■ **提示文**
* * * * * * * * *

説明

パターン形状選択方法、及びパターン測定装置

【課題】本発明は、実波形とライブラリとの比較に基づいて、形状を推定するに際し、適正な形状推定を行うことができるパターン形状選択方法、及び装置の提案を目的とする。
【解決手段】上記目的を達成するための一態様として、取得された波形をライブラリに参照することによって、パターンの形状を選択する方法、及び装置であって、試料に対する荷電粒子線の照射に基づいて、複数の波形取得条件にて波形情報を取得し、当該複数の波形情報を、複数のパターン形状毎に、異なる波形取得条件で取得された波形情報が記憶されたライブラリに参照することによって、前記ライブラリに記憶されたパターン形状を選択する方法、及び装置を提案する。

【発明の詳細な説明】
【技術分野】
【0001】
本発明は、試料上に形成されたパターンの寸法を測定する方法、及び装置に係り、特にパターンの形状の特定、或いは寸法測定を行うために取得される画像の取得条件を適正に選択する方法、及び装置に関する。

* * * * * * * * *

■ **演習**
提示文の解決手段では、波形情報は試料に何を照射することに基づいて取得されるとされているか。

■ **提供資料**
* * * * * * * * *

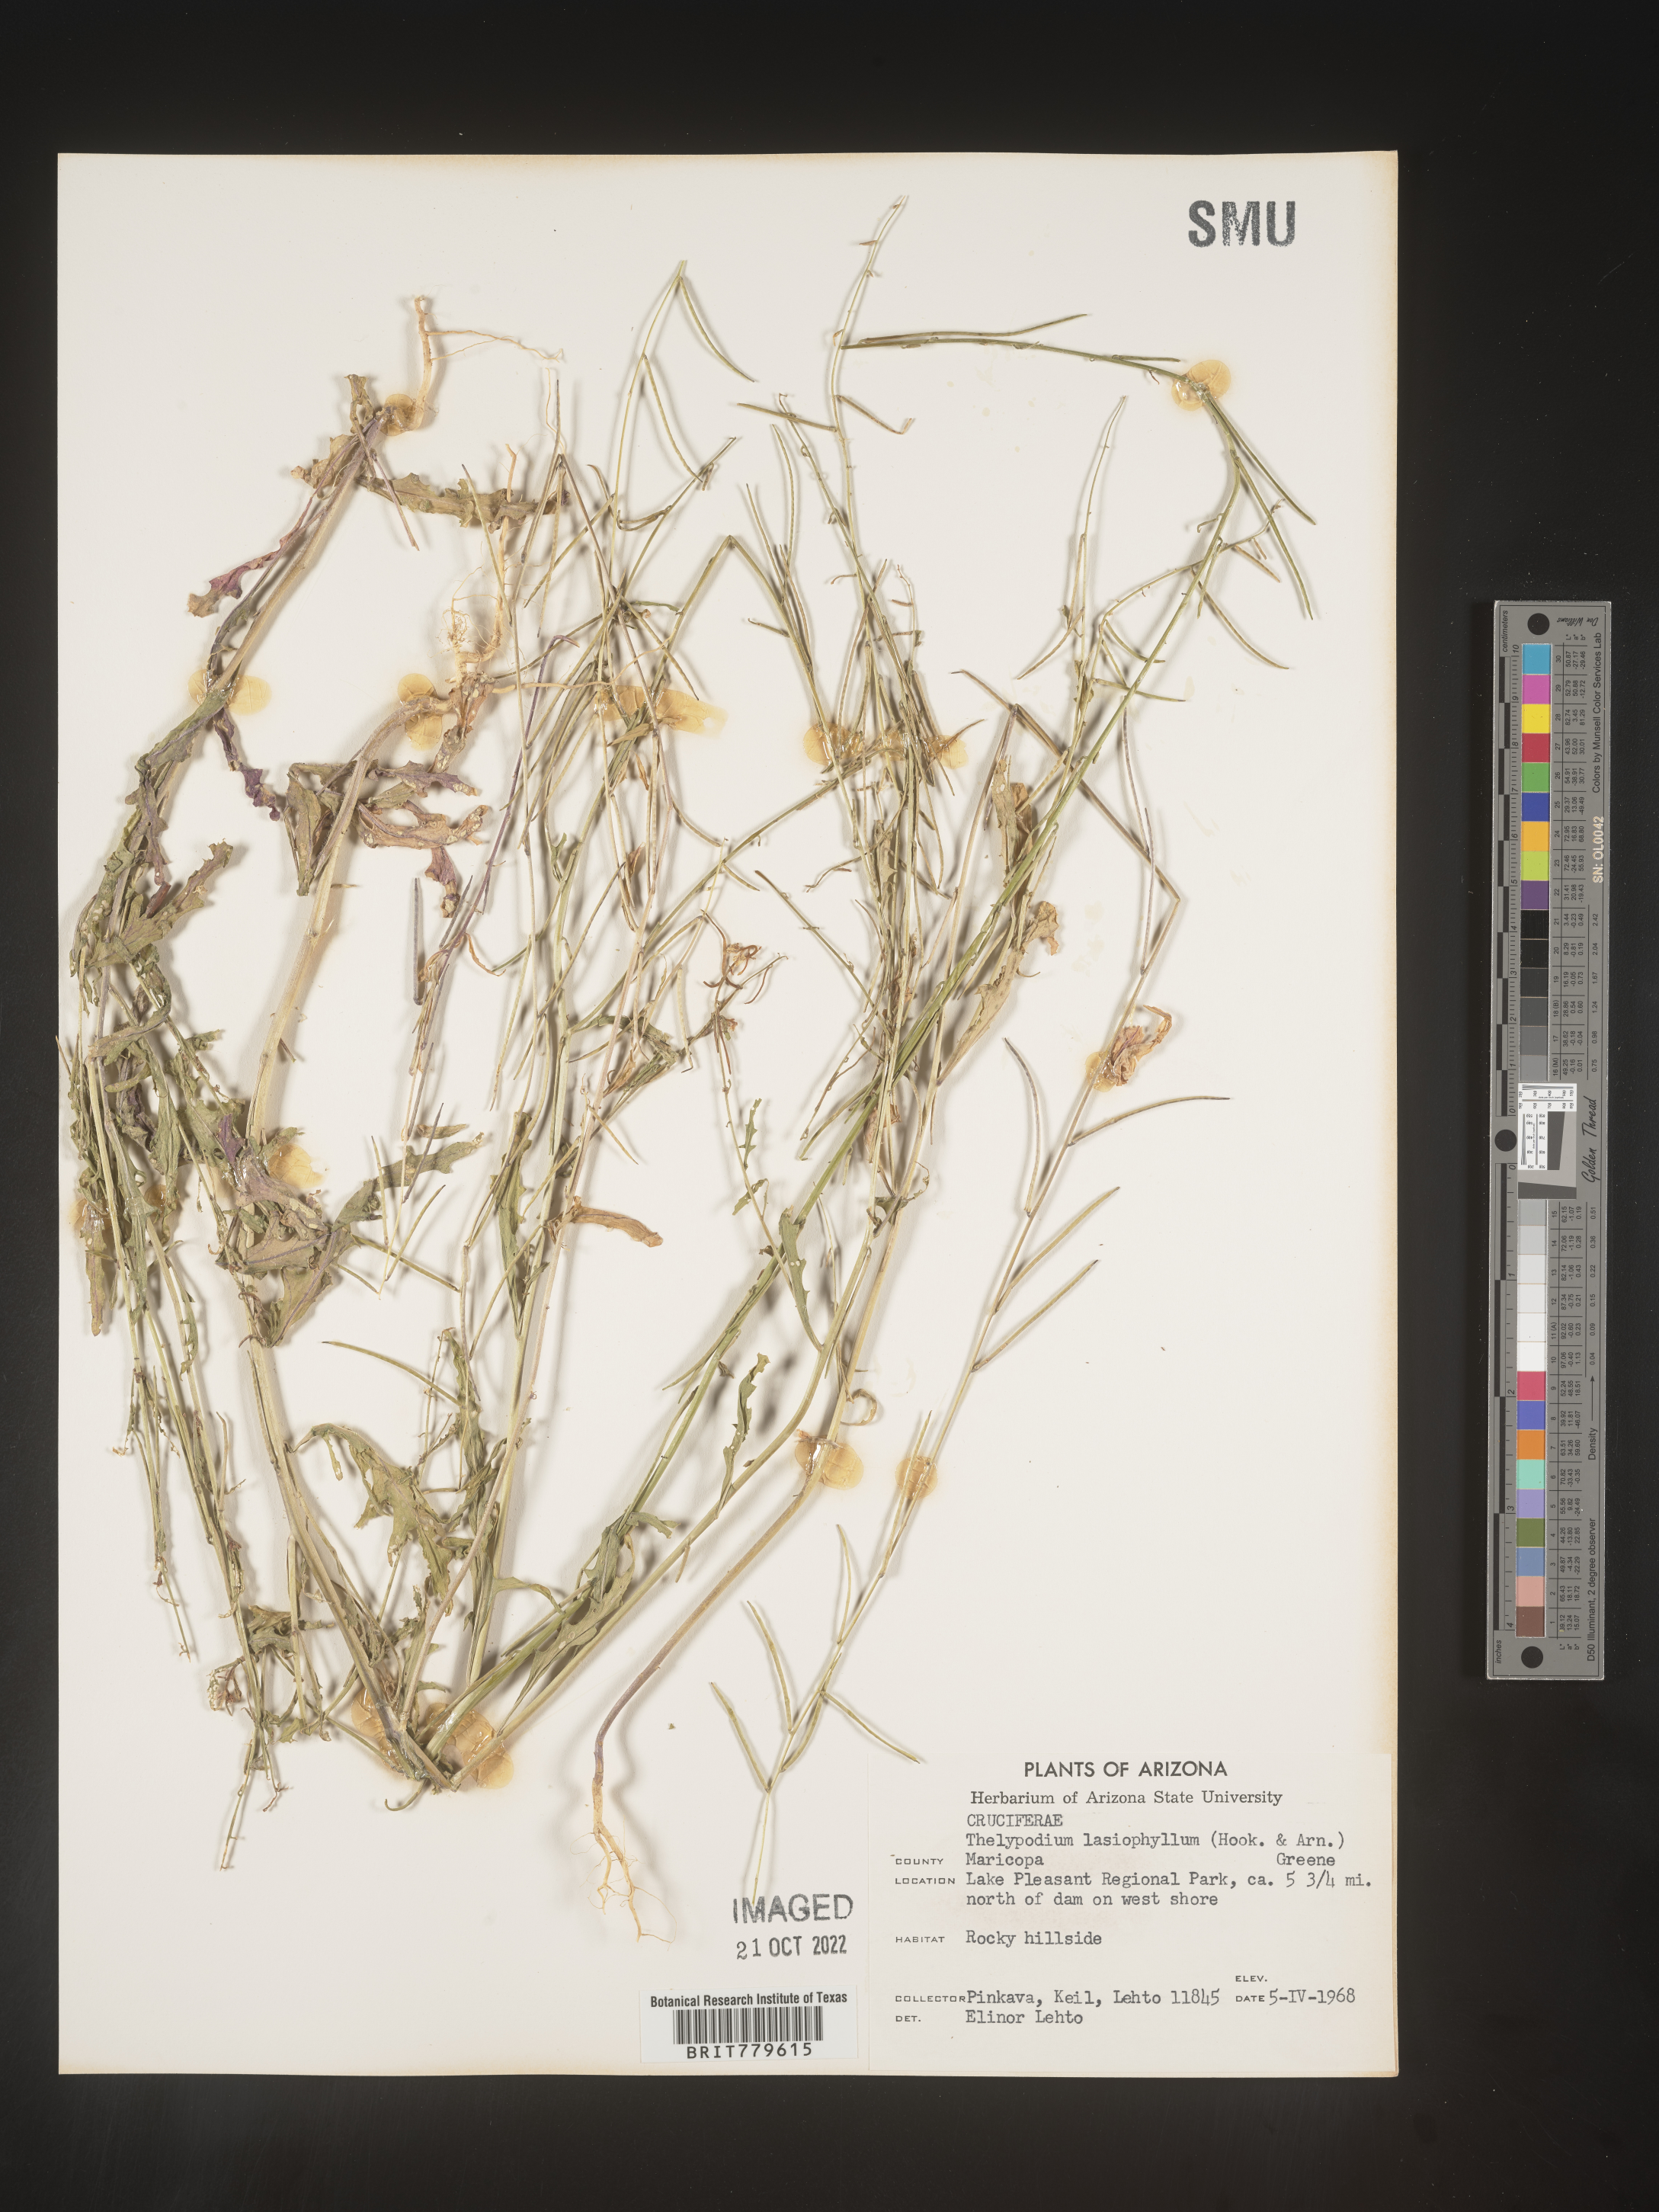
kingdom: Plantae
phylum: Tracheophyta
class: Magnoliopsida
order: Brassicales
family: Brassicaceae
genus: Thelypodium
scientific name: Thelypodium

* * * * * * * * *

■ **演習の解答**
試料に対する荷電粒子線の照射に基づいて取得されるとされている。